The embryo forms the neural tube around week 3, simultaneously the heart and the urogenital region develop reaching formation in around week 4 and 4-6 respectively.
Link to original
Existence
We exist because there are three poisons, without them the faults can’t arise, thus no vital energies would makes us alive; we cannot have body without faults. (Nirvana is there! Without them!)*
* Question but you can achieve nirvana being alive? question
6 Seasons
In Tibetan Medicine 6 seasons are considered, which are also connected to our body.

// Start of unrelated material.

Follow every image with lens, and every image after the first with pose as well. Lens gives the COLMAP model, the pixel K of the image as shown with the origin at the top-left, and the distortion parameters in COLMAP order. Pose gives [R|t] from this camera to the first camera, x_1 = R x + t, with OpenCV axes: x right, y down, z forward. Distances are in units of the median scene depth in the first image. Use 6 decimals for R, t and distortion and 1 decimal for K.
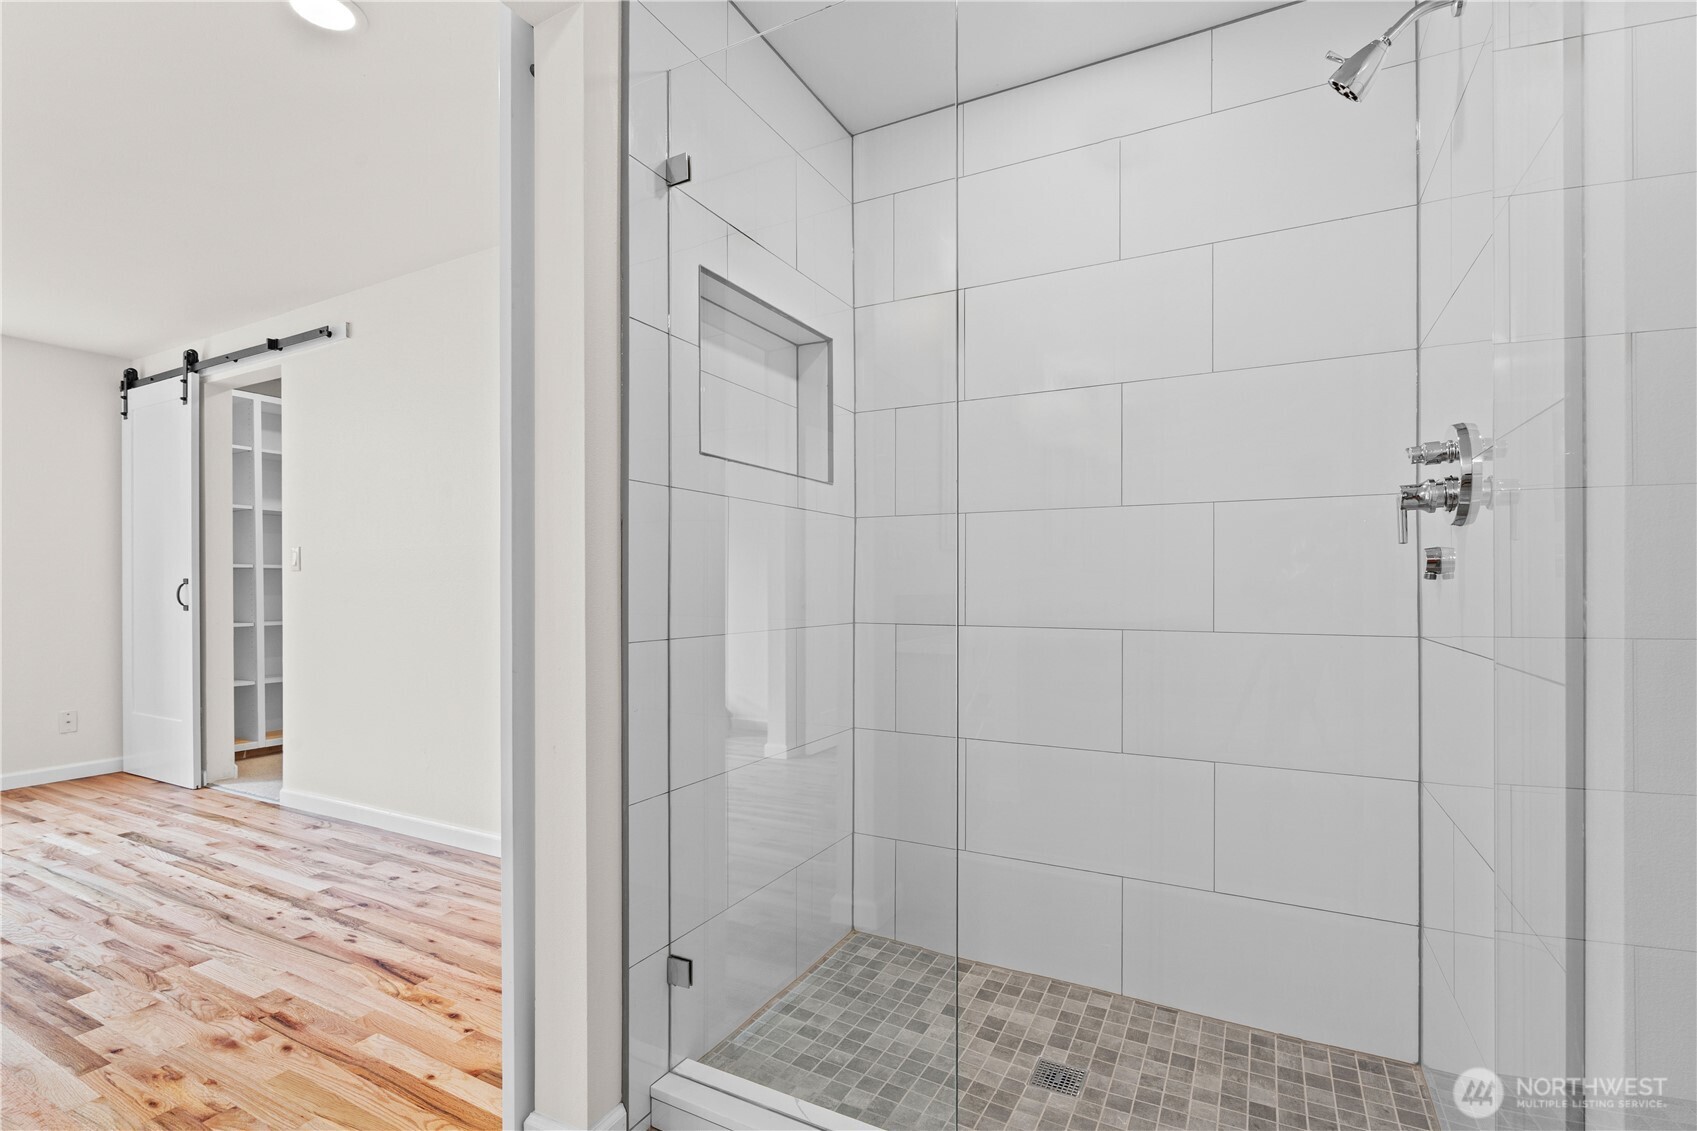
lens RADIAL K [[779.1, 0, 846.5], [0, 779.1, 572.5], [0, 0, 1]] dist [-0.003761, 0.000149]
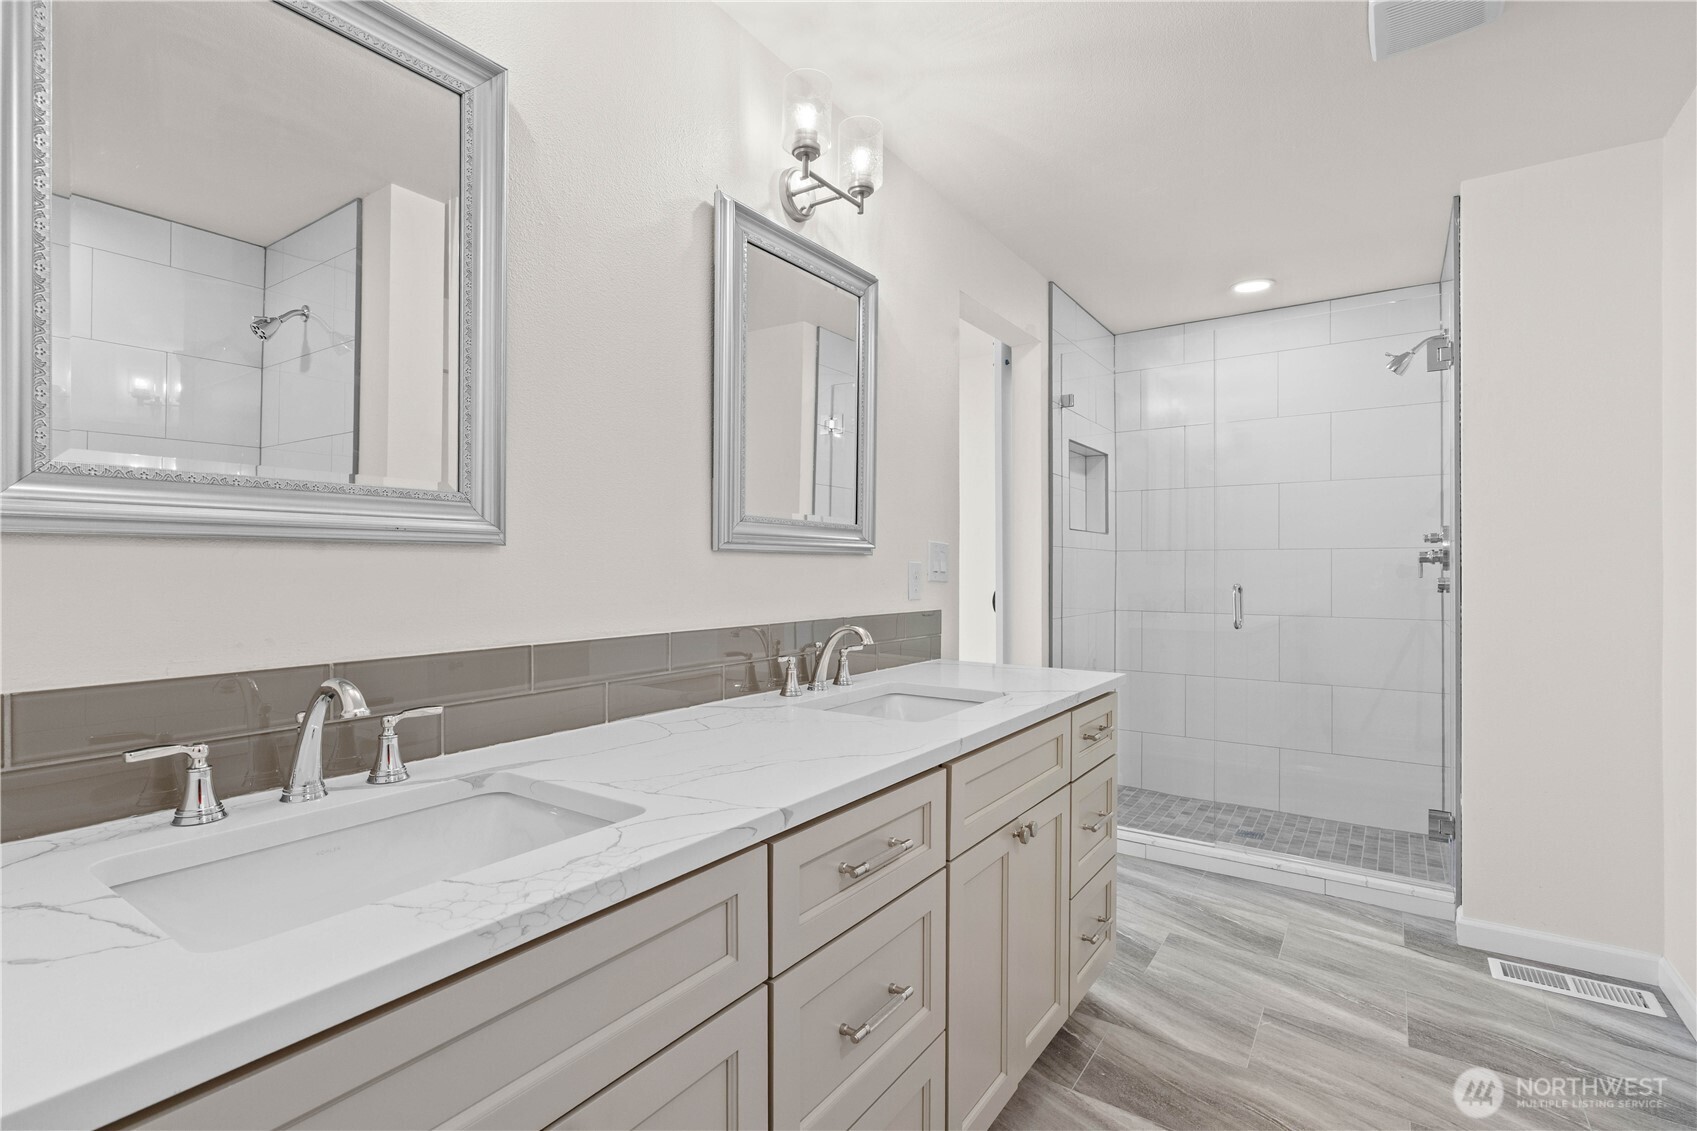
lens RADIAL K [[794.7, 0, 841.8], [0, 794.7, 559.5], [0, 0, 1]] dist [0.000583, -0.000303]
pose [[0.992918, -0.000512, -0.118804, -0.406175], [0.000680, 0.999999, 0.001368, -0.055964], [0.118804, -0.001439, 0.992917, -0.895272]]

| Season | Element Manifests | Description |
|---|---|---|
| Spring དཔྱིད་ཀ་ | བད་ཀན་ | Flu, mucus, allergies. Because phlegm, after being frozen in winter starts melting. |
| After-spring ཟོ་ཀ་ missing-spelling | རླུང་ | Hot and dry. Since there’s not water element, lung is abundant, but not manifested. |
| Summer དབྱར་ཀ་ | རླུང་ | Heavy rains. Cold wind comes. Lung was accumulating in the previous season, building up. And the light coldness of the wet season makes it manifest. |
| Autumn སྟོན་ཀ་ | འཁྲིས་པ་ | During summer, since lung is very high (think of blowing an ember to rebuild a fire). Now since it’s less wet, it gets warm. Fire manifests. |
| Lower winter དགུན་མེད་ missing-spelling | Fire is pacified. | |
| Upper winter དགུན་ཏོད་ missing-spelling | Water freezes so it can’t flow. Cold accumulates. བད་ཀན་ accumulates, but doesn’t manifest because it’s very cold, so no symptoms. |
Interesting observation: many religions, ages ago, do spring-time fasting — probably because they were low on food stock after winter. If having lots of phlegm (བད་ཀན་) in your system, if you fast you can balance them, preventing the diseases.
Ayurveda
When Tibetan medicine consolidated, in Lhasa, around 12th century, there was a big medical conference — First Council on Tibetan Medicine*1 —, inviting scholars from all around the world: Persia, China, Mongolia, Greece. In that conference they exchanged a lot of knowledge.
From then onwards Tibetan medicine implemented many elements from ayurveda — for example the faults and elements —and other systems. It’s influence — despite coming from many sources — is mostly from the Indian systems (others: Mongolian, Chinese, Islamic, …). Tibetan is 60% similar to ayurveda.
People who claim it’s not related to ayurveda how would then explain that in the texts some of the plant names are from India and not Tibet?